Sien Devriendt over haar rol bij het WODC-onderzoek naar openbare registers

'Het is echt een cadeau'


Een multidisciplinair team onderzoekers uit de faculteit Rechtswetenschappen en Bètawetenschappen onderzocht in opdracht van het Wetenschappelijk Onderzoek- en Datacentrum (WODC) de openbaarheid van dertien openbare registers, die onder het beheer staan van het ministerie van Justitie en Veiligheid en de Raad voor de Rechtspraak. Onder leiding van hoogleraar Gegevensbescherming en Privacyrecht Anna Berlee ging het onderzoeksteam aan de slag met de vraag: Is de openbaarheid van de persoonsgegevens in de onderzochte openbare registers in overeenstemming met het Europese gegevensbeschermingsrecht?

De inhoud, conclusies en aanbevelingen zijn na te lezen in een vuistdik rapport dat begin september 2025 werd gepubliceerd op de website van het WODC. Een mijlpaal, waar uiteraard veel inzet en hard werk aan vooraf ging. Want hoe gaat zo’n WODC-onderzoek achter de schermen in zijn werk? Hoe stem je alles goed op elkaar af, en hoe werk je naar een volledig rapport toe? Enkele maanden voor de publicatie spraken we met Sien Devriendt, universitair docent Staatsrecht en Encyclopedie, die zowel onderzoeker als coördinator was.

Misschien is het om te beginnen handig om kort uit te leggen wat jullie verstaan onder een openbaar register?

'Eerst en vooral is het belangrijk om te weten dat er niet echt een eenduidige definitie is van openbare registers, niet in de wetgeving en ook niet in de rechtswetenschappelijke literatuur. Dat betekent dat wij als onderzoekers zelf een definitie hebben gegeven die het beste daarop aansluit.
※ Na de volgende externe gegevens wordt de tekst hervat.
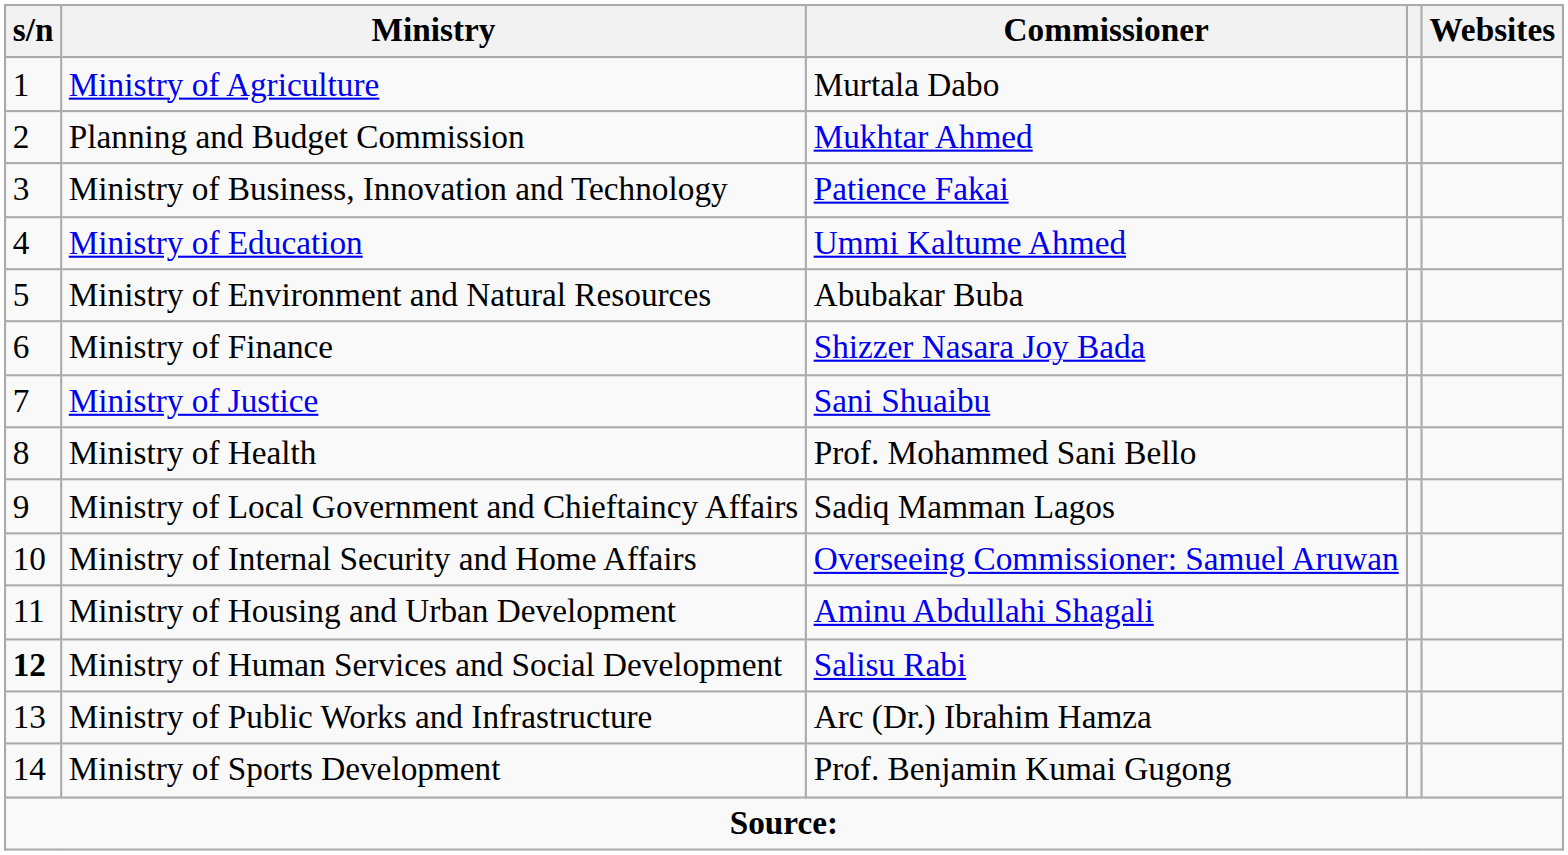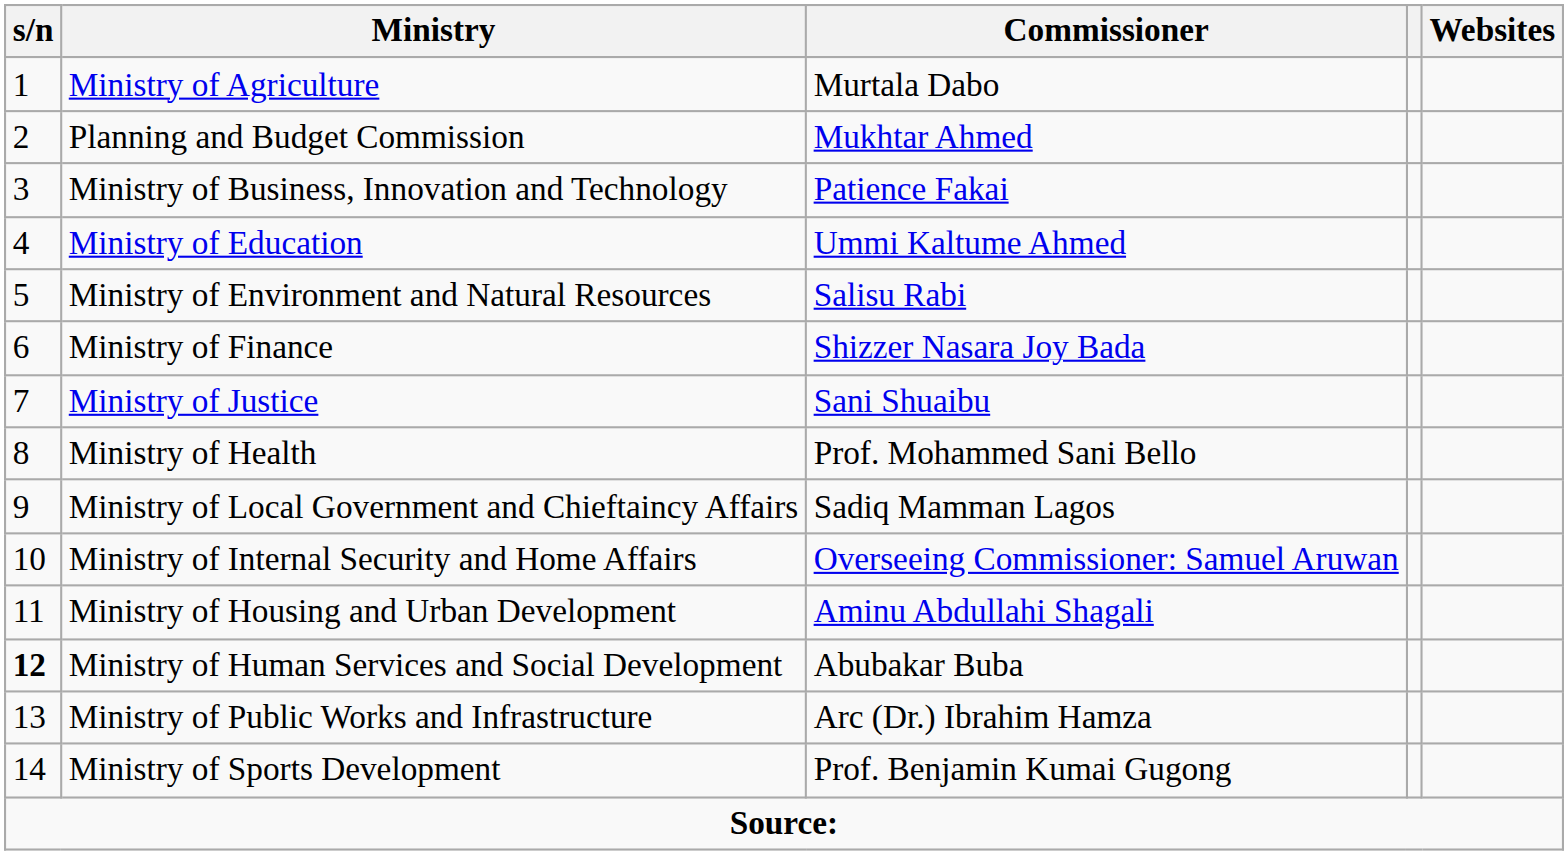Ministry of Environment and Natural Resources | Commissioner: Abubakar Buba -> Salisu Rabi
Ministry of Human Services and Social Development | Commissioner: Salisu Rabi -> Abubakar Buba
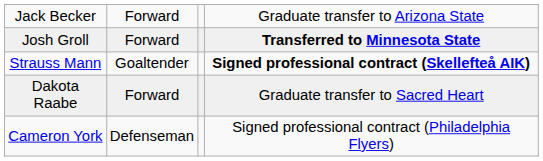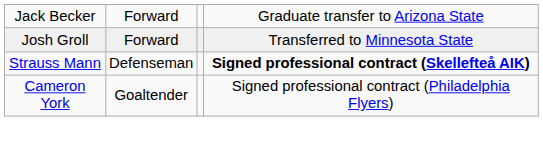Josh Groll | column 4: bold -> normal
Strauss Mann | column 2: Goaltender -> Defenseman
- row: Dakota Raabe | Forward | Graduate transfer to Sacred Heart
Cameron York | column 2: Defenseman -> Goaltender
Bij ons onderzoek zijn we ervan uitgegaan dat het gaat over overheidsregisters die bij wet zijn ingesteld, die persoonsgegevens bevatten en die voor iedereen zijn in te zien zonder opgaaf van een belang of reden, en ook zonder dat je een bepaalde hoedanigheid hoeft te hebben, zoals notaris of advocaat.'

Kom je als burger wel eens in aanraking met zo’n openbaar register?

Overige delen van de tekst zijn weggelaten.